On pavements and streets, nonwoven geotextiles help avoid frost heave or subsidence at joints. The openings in the fabric mesh can be sized to allow water to pass through them. These features can prevent wash from the pavement’s base, and they can help direct water to the proper drainage spot.

Draining Wet Areas

Another common jobsite use of nonwoven geotextiles is to help drain wet areas. Since nonwoven geotextiles break down much faster than woven geotextiles their applications need to be static. Nonwoven geotextiles drain better than woven geotextiles where pooling or standing water is a problem.

Manufacturing NonWoven Geosynthetics

Nonwoven geotextiles are manufactured much differently than woven geotextiles. Manufacturers produce nonwoven geotextiles by bonding their fibers and materials together, instead of weaving. This bonding action is accomplished using chemicals, heat, or needlepunching.

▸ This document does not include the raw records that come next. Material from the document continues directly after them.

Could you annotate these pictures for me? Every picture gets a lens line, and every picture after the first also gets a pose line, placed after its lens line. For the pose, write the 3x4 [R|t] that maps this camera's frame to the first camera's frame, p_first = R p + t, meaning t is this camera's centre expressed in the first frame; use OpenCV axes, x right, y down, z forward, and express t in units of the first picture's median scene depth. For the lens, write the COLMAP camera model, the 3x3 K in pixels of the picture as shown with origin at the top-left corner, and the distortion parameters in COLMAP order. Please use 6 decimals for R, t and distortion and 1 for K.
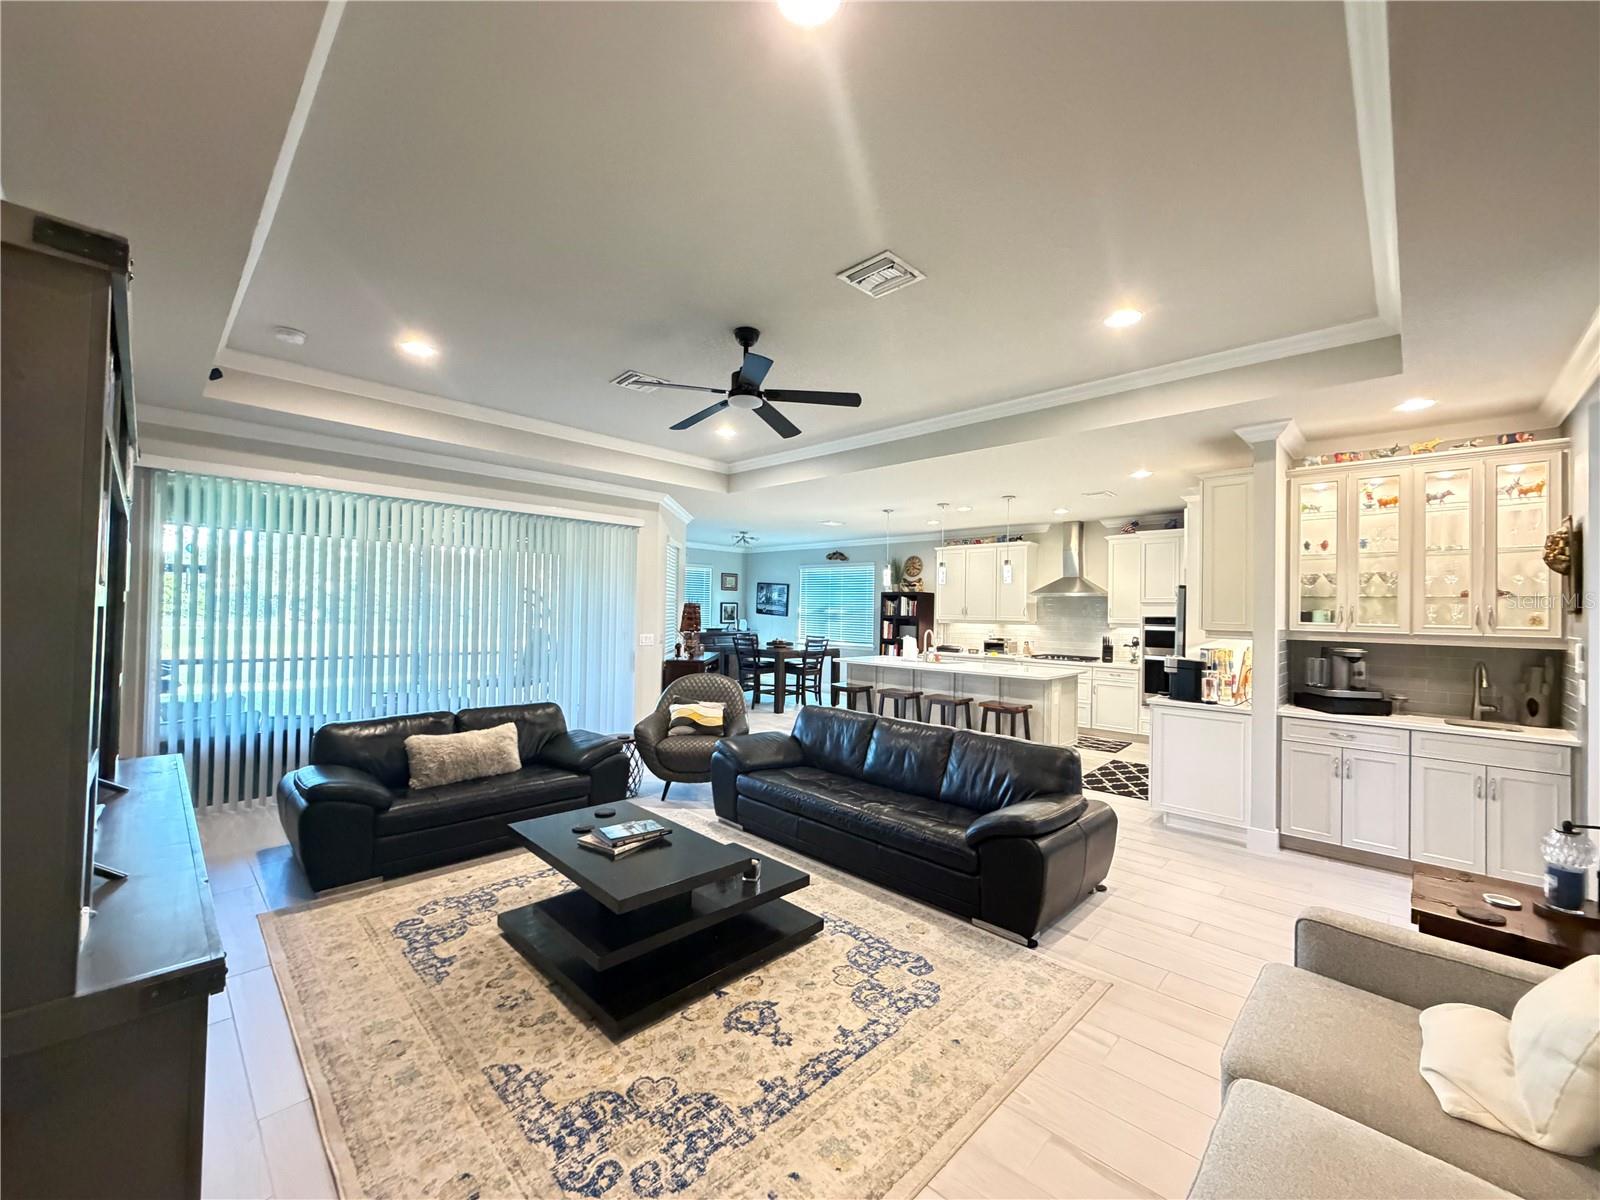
lens RADIAL K [[635.3, 0, 792.7], [0, 635.3, 600.2], [0, 0, 1]] dist [0.000622, -0.000007]
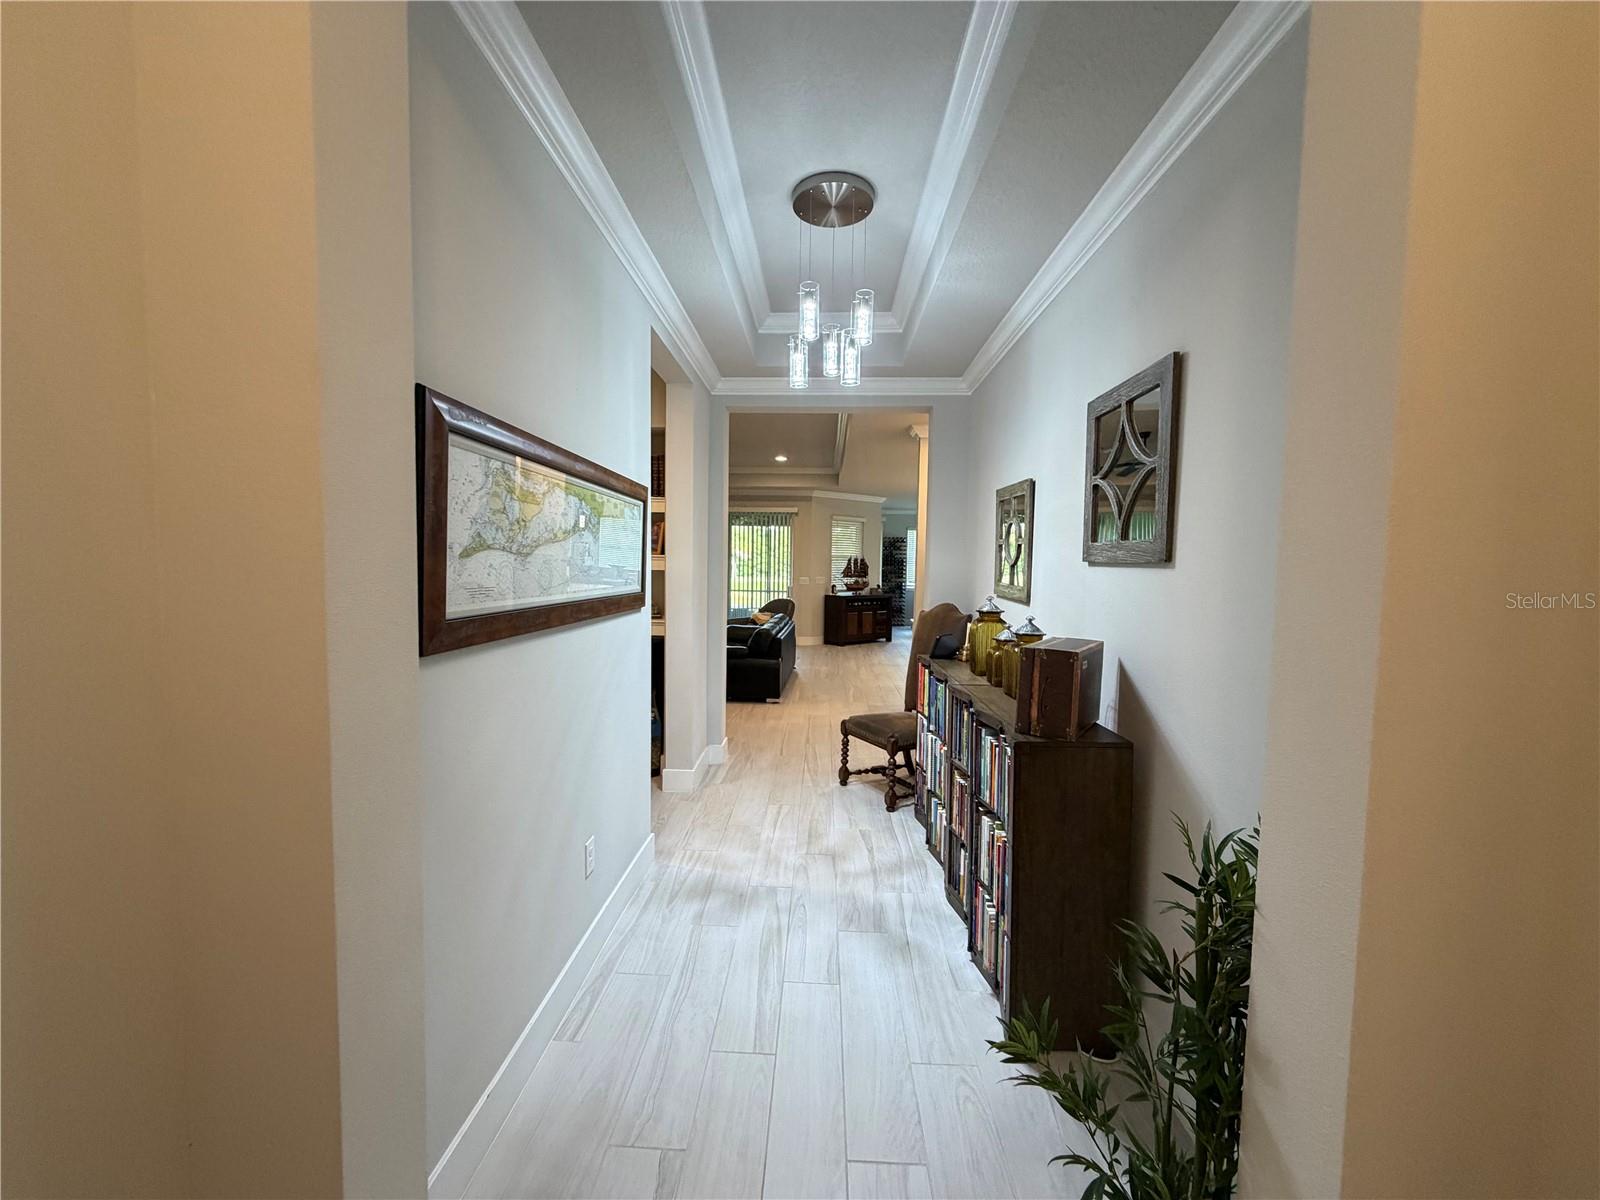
lens RADIAL K [[635.3, 0, 787.7], [0, 635.3, 598.4], [0, 0, 1]] dist [0.000622, -0.000007]
pose [[0.656420, 0.035536, -0.753559, 0.834604], [0.007414, 0.998538, 0.053547, 0.015819], [0.754360, -0.040736, 0.655196, -0.094979]]
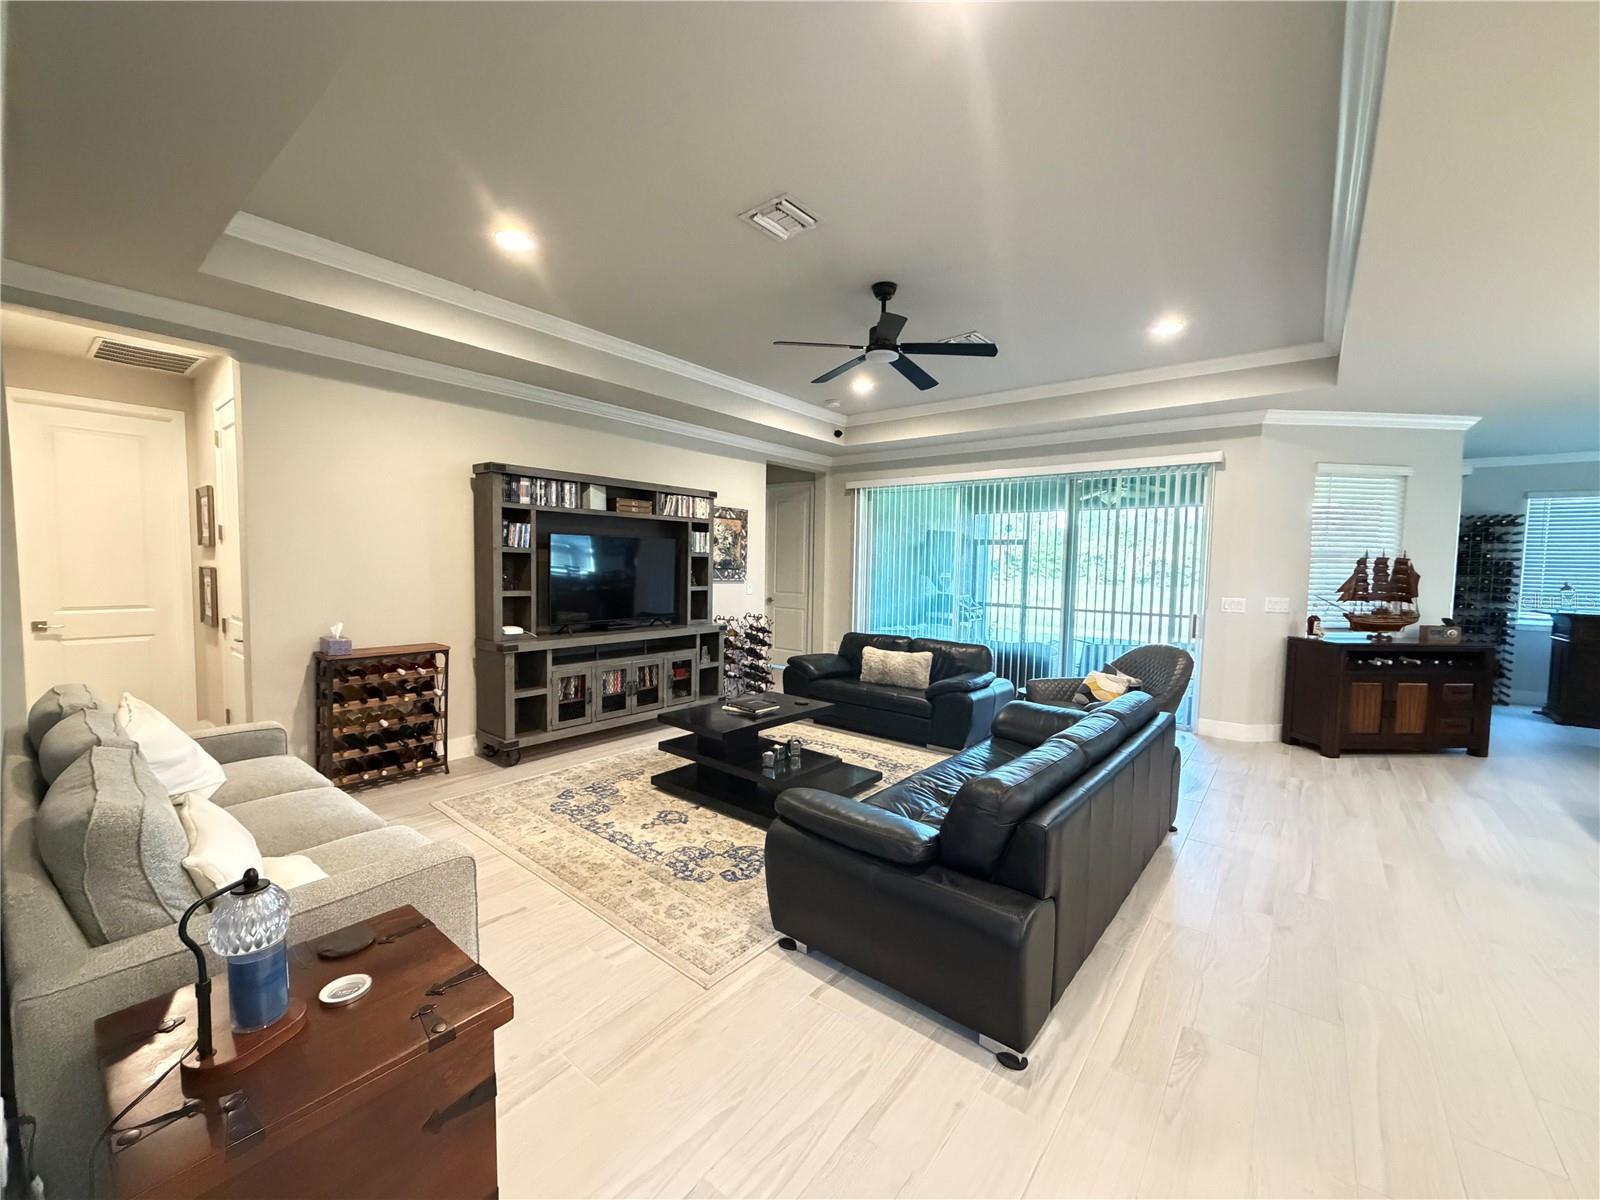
lens RADIAL K [[635.3, 0, 797.6], [0, 635.3, 601.9], [0, 0, 1]] dist [0.000622, -0.000007]
pose [[0.097970, 0.046881, -0.994085, 0.420137], [-0.000443, 0.998892, 0.047064, 0.017893], [0.995189, -0.004170, 0.097882, 0.330229]]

This process allows manufacturers to create nonwoven fabrics from a wide range of synthetic materials. You’ll notice that nonwoven geotextiles are felt-like in texture and appearance. Yet the process results in a very durable material when used in the right application.

Another attribute from the manufacturing process is that generally non-oven geotextiles have much higher elongation than their woven counterparts. A nonwoven geotextile specification often states that the fabric will elongate up to 50% more when compared to a woven alternative.

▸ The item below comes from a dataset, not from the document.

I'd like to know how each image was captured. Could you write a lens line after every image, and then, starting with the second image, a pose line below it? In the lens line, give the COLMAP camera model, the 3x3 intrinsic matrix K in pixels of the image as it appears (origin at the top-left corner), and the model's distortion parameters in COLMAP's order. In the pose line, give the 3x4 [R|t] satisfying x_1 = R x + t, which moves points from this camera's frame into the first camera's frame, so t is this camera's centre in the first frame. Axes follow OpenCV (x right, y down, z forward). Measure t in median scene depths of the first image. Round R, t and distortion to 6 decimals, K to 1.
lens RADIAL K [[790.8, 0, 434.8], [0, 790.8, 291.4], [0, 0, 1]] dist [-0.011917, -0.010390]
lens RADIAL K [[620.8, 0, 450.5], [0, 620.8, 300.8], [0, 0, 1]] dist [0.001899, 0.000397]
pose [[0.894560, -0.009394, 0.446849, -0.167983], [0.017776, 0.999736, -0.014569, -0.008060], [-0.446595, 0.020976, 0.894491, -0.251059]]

Contractors welcome this feature. First, the fabric’s stretching helps reduce any chance of aggregate puncture when placing coarse pieces of rock on the subgrade. The same elongation feature helps during installation. On many projects such as landfill covers or liner installation, the grade may be irregular due to the coarse rip rap layer, so the elongation helps with placement.

Non-Woven Geosynthetics on Jobsite

Manufacturers offer a wide array of nonwoven geotextile products. Contractors should note the weight of nonwoven geotextile products as the system differs from markups for woven materials. Nonwoven fabrics are described by ounces per square yard, typically in ranges of 4oz, 6oz, 8oz, 10oz, and so on. The higher the weight the more heavy-duty the fabric. 

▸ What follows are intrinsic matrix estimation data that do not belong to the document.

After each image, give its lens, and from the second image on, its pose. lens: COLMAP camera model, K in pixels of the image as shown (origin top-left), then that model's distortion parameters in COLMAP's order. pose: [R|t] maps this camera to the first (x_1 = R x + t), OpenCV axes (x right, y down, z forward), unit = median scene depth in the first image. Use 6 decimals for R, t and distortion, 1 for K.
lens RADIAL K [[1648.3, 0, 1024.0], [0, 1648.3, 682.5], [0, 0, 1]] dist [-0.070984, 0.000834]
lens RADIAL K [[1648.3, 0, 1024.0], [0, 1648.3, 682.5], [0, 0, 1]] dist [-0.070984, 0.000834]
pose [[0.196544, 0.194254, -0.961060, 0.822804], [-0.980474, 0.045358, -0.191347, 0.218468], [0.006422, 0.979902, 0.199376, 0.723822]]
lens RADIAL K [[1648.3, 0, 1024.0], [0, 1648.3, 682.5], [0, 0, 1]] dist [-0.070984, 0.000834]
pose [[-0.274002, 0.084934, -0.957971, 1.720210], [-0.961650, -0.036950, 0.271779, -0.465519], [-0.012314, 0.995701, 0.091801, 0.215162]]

Weight ranges for nonwovens fall into 3 general application categories:

  1. Nonwoven geotextiles in their lightest weight are used for soil separation and drainage in light duty landscape applications. This geotextile is designed to withstand many environmental problems found in parks, golf courses, and sports park construction projects.
NonWoven Geotextiles on Jobsite
2.      Medium weight nonwoven geotextiles are commonly used as protection barriers on environmental, natural resources and energy infrastructure projects. The geotextiles serve as liner protection in solid waste landfills, fracking ponds, and other water dikes. 

3.      For projects that require long-term durability along with high puncture resistance, transmissivity and permittivity, heavy weight nonwoven geotextiles are preferred.